Producing movies in 3D has quickly become a growing trend with movie studios. They want a film that practically leaps off the screen, one that audiences can reach out to and almost touch. It all sounds like a good idea, but not every one is on board with the way 3D movies are made, especially when it involves adding 3D effects as an afterthought to movies originally shot in 2D.

James Cameron – well-known writer and director of such films as Titanic, True Lies and the Terminator series, and of course the 3D visionary whose Avatar 3D movie success paved the way for Hollywood’s current obsession with 3D films – has criticised the hasty and reckless manner in which movie studios convert films to 3D in post-production (rather than initially shooting them in 3D) for the sole purpose of milking the 3D gravy train.

Speaking at the Blu-Con 2010 event at The Beverly Hilton in Beverly Hills earlier this month, Mr Cameron denounced Warner Bros for attempting to add 3D effects to the latest installment in the Harry Potter franchise.
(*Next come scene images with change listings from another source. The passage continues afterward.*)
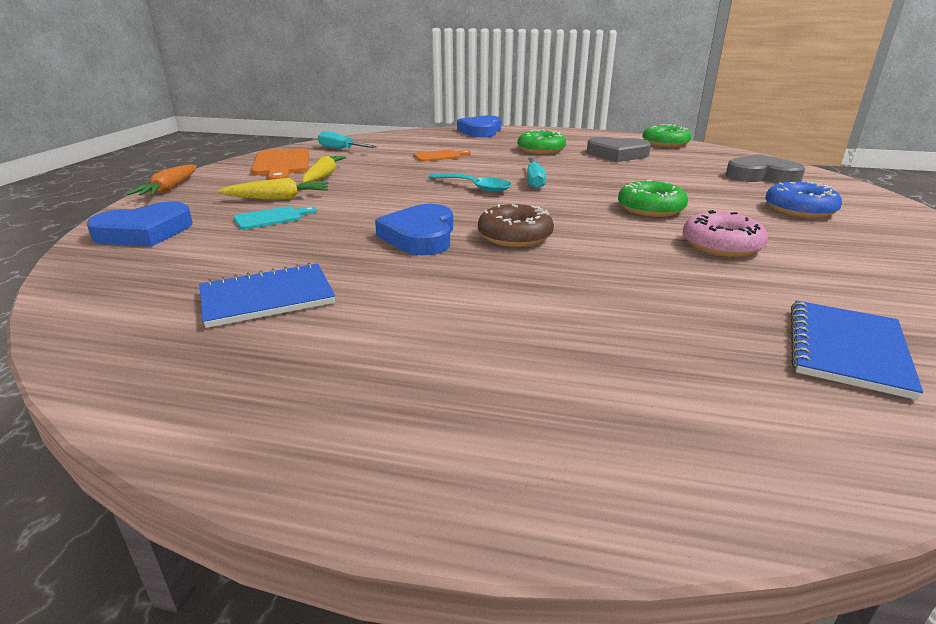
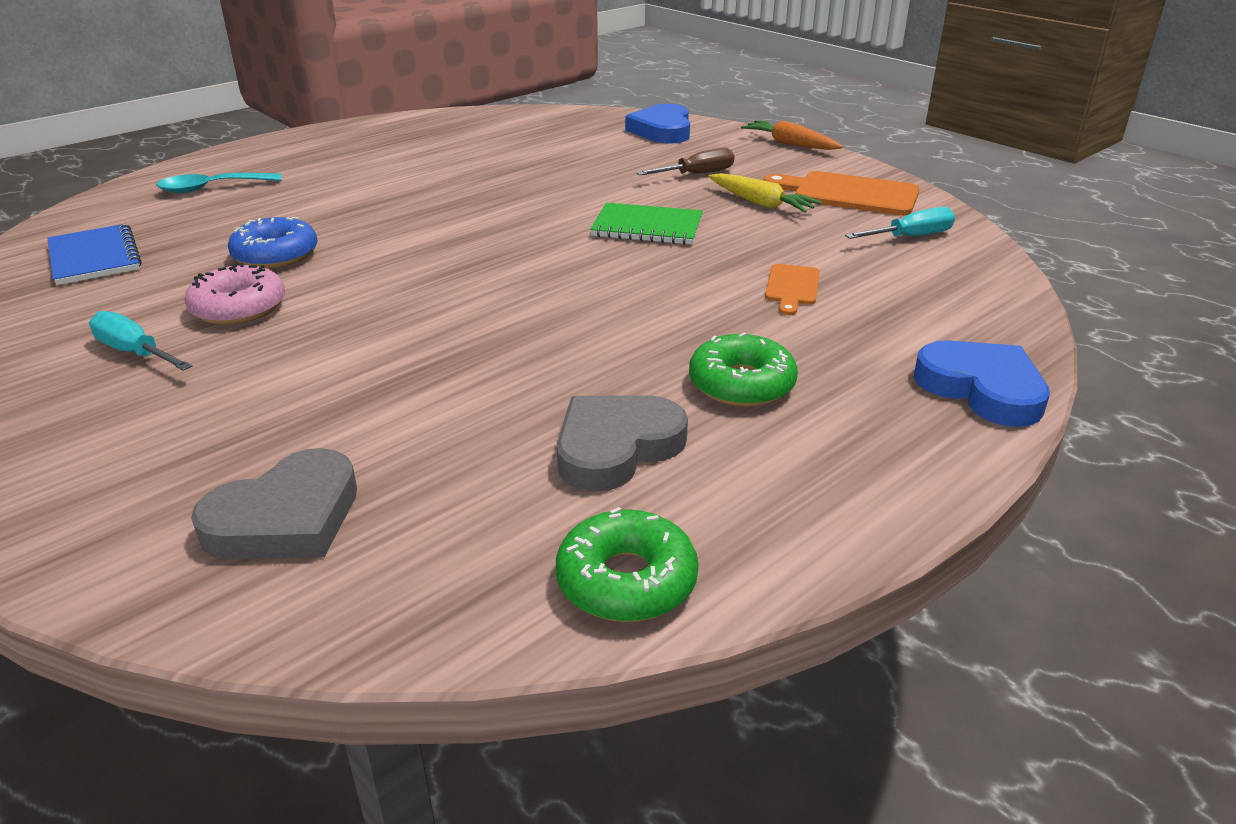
camera: 125 degrees right, 5 degrees up
blue notebook [199,262,335,328] -> none
yellow carrot [217,178,328,200] -> brown screwdriver [636,147,734,176]
turquoise cutting board [234,206,317,230] -> none
blue heart [375,204,453,255] -> none
turquoise spoon [428,173,511,192] -> turquoise spoon moved to [156,173,282,193]
brown donut [478,204,554,247] -> none
turquoise screwdriver [527,158,546,189] -> turquoise screwdriver moved to [89,311,192,371]
green donut [618,179,688,217] -> none
blue donut [765,182,842,218] -> blue donut moved to [228,217,317,269]
none -> green notebook [590,203,703,245]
The film studio eventually had to abandon 2D-to-3D conversion for Harry Potter And The Deathly Hallows: Part 1, as they ran out of time to complete the project in 3D before the scheduled US and UK release date.

Claiming that a rushed 2D-to-3D conversion job – he cited Clash Of The Titans as a prime example – would erode the public’s confidence in 3D movies and make the entire film industry look bad, Mr Cameron expressed his view that post-production 2D-to-3D conversion should only be reserved for classic movies like ET, Jaws, Indiana Jones, Titanic and Close Encounters Of The Third Kind, where re-shooting these perennial favourites in 3D is simply not possible.

At the Blu-Con conference, Mr Cameron also gave an estimated time frame of eight to ten years for glasses-free 3D technology (also technically known as autostereoscopic 3D) to reach mass market penetration.